The problem is a classification task to identify customers who will default on their credit card payments in the next month. In the raw data set, this column is labeled as `default.payment.next.month`, but this will be re-labeled and referred to to as `default` for convenience. A 0 indicates no default, and a 1 indicates a default. There is significant class imbalance in the dataset, with the majority being non default. As such the analysis will be primarily concerned with metrics related to the identifying the positive class (default), and this can be considered an anomaly detection problem, meaning raw accuracy is an unreliable metric. 

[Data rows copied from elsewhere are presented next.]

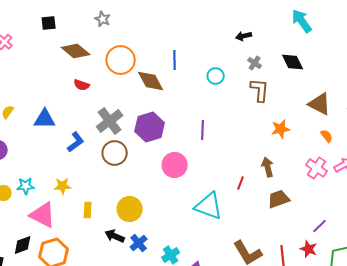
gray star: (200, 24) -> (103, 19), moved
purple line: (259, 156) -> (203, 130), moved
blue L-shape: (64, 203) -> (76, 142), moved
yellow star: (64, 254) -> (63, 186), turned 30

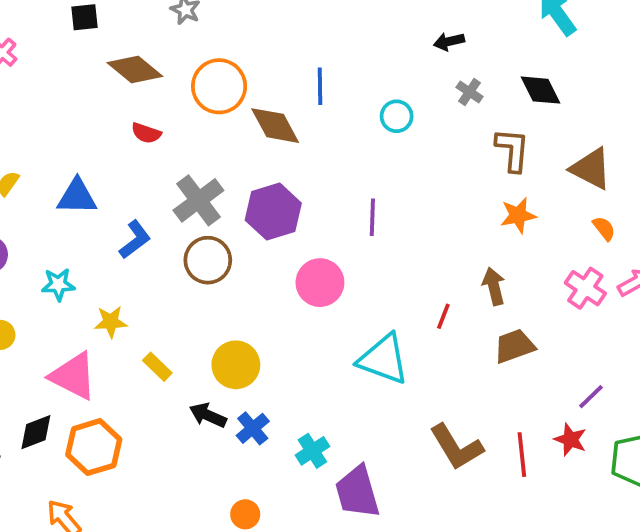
brown L-shape: (260, 90) -> (512, 150), moved
cyan star: (26, 186) -> (58, 284), moved
yellow rectangle: (88, 210) -> (157, 367), turned -49

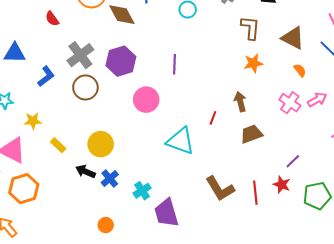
red semicircle: (146, 133) -> (52, 19), turned 35

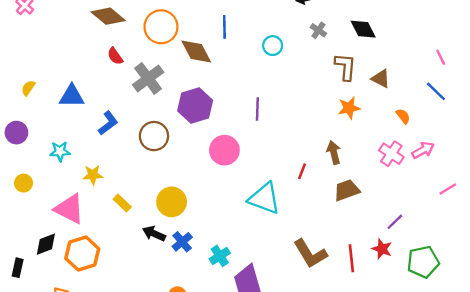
brown triangle: (293, 38) -> (381, 78), moved, size x0.7
gray cross: (80, 55) -> (148, 78), moved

Initial model evaluation will be based on maximal f1 score. This analysis will consider a balanced approach, as we want to avoid casting an overly broad net and having excessive false positives to ensure that intervention as specifically targeted as possible. However, we can consider minimizing false negatives (recall) to be more damaging due to profit loss to the credit card company, while intervention against an individual who would not default may be still warranted if the model identifies them as sufficiently high risk. Overall, we want a somewhat balanced model that still prioritizes minimizing type II error (false negative) over type I error (false postive).

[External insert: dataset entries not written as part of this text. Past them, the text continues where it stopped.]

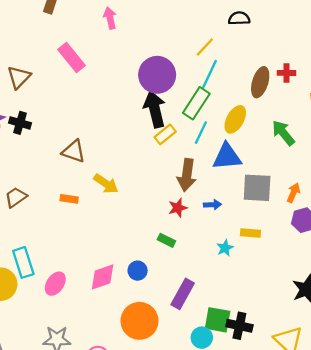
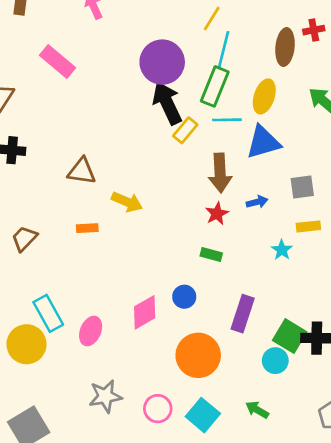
cyan line: (201, 133) -> (227, 120), turned 75
gray square: (257, 188) -> (302, 187), moved, size x0.7
green square: (218, 320) -> (290, 336), turned 32

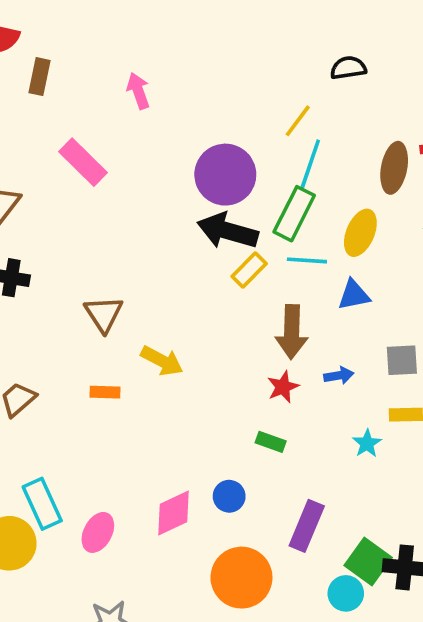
black arrow: (167, 103) -> (228, 231), turned -54
blue triangle: (263, 142) -> (354, 295), size x0.7
brown triangle: (82, 171) -> (104, 314), turned 44

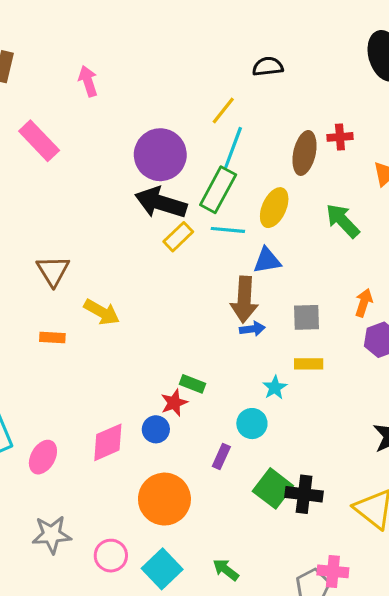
brown arrow: (292, 332) -> (244, 300), moved
red star: (283, 387) -> (174, 403), moved
purple rectangle: (307, 526) -> (221, 456), size x0.6
cyan circle: (346, 593) -> (252, 424), moved

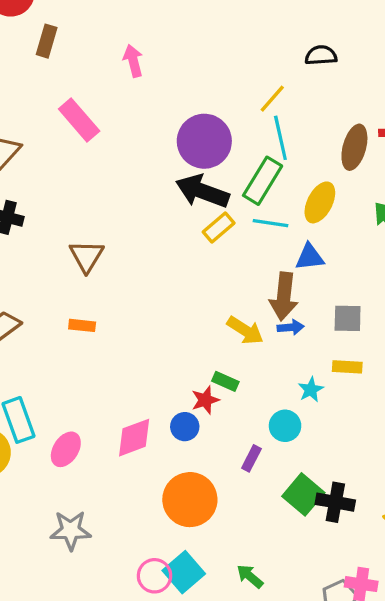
cyan line: (233, 148) -> (280, 138), turned -36
yellow arrow: (102, 312) -> (245, 330), moved
pink circle: (111, 556) -> (155, 576), moved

The ideal method would be to set an minimum acceptable operating point for precision, and use this to determine a probability threshold that maximizes recall for each model. The model with the highest recall at this operating point is the model selected by this modeling process. However, setting this operating point requires additional industry knowledge, as well as being specific to the risk tolerance of the company/ deployment context.

# EDA

#### Observations

1. Approximately 22% of examples are default (positive class), 78% are not.
2. We have 24 potential features and one target

Feature Descriptions:

* `ID`: Unique identifier, will be dropped
* `LIMIT_BAL`: Maximum credit, numeric
* `SEX` : Binary/ Numeric. We don't necessarily want to make decisions on default prediction based on sex for ethical reasons, so this will be dropped.
* `EDUCATION`: Ordinal Feature for education level. According to the dataset description, 5 and 6 are unknown. These will be combined into a single category and changed to a value of zero. 
* `MARRIAGE`: Married, Unmarried, Others. This is not ordinal as we don't know relative order, so it will be one hot encoded as a categorical. There are also some unused unlabeled values (54 cases of 0, possibly meaning missing data), which will be combined into others

* `AGE`: a numeric integer
* `PAY_0` -> `PAY_6`: Series of ordinals indicating payment behavior, with 0 being the most recent month at the time of data collection, and each following feature being a month prior. Low values are good payment behaviors (i.e. -1 is paid duly), while positive values indicate how delayed payment is (i.e. 2 is 2 months delayed). There are unlabeled values (0 and -2), I speculate that a 0 is something like partial repayment, and a -2 is overpayment or no credit used. Regardless, these are relative uncommon and will be kept to maintain ordinality. There is obvious correlation between sequential columns, as if an individual is 6 months late in `PAY_0`, we know they must have been 5 months late in `PAY_1`. Conversely, in a predictive sense, if we know `PAY_1` is a large positive number, then that individual is clearly not paying their bill and `PAY_0` is more likely to be the next integer, rather than the individual suddenly paying their bill.
* `BILL_AMT1` -> `BILL_AMT6`: follows same time series as the `PAY` columns. Numeric indicating amount owing
* `PAY_AMT1` -> `PAY_AMT6`: follows same time series as the `PAY` columns. Numeric indicating payment made.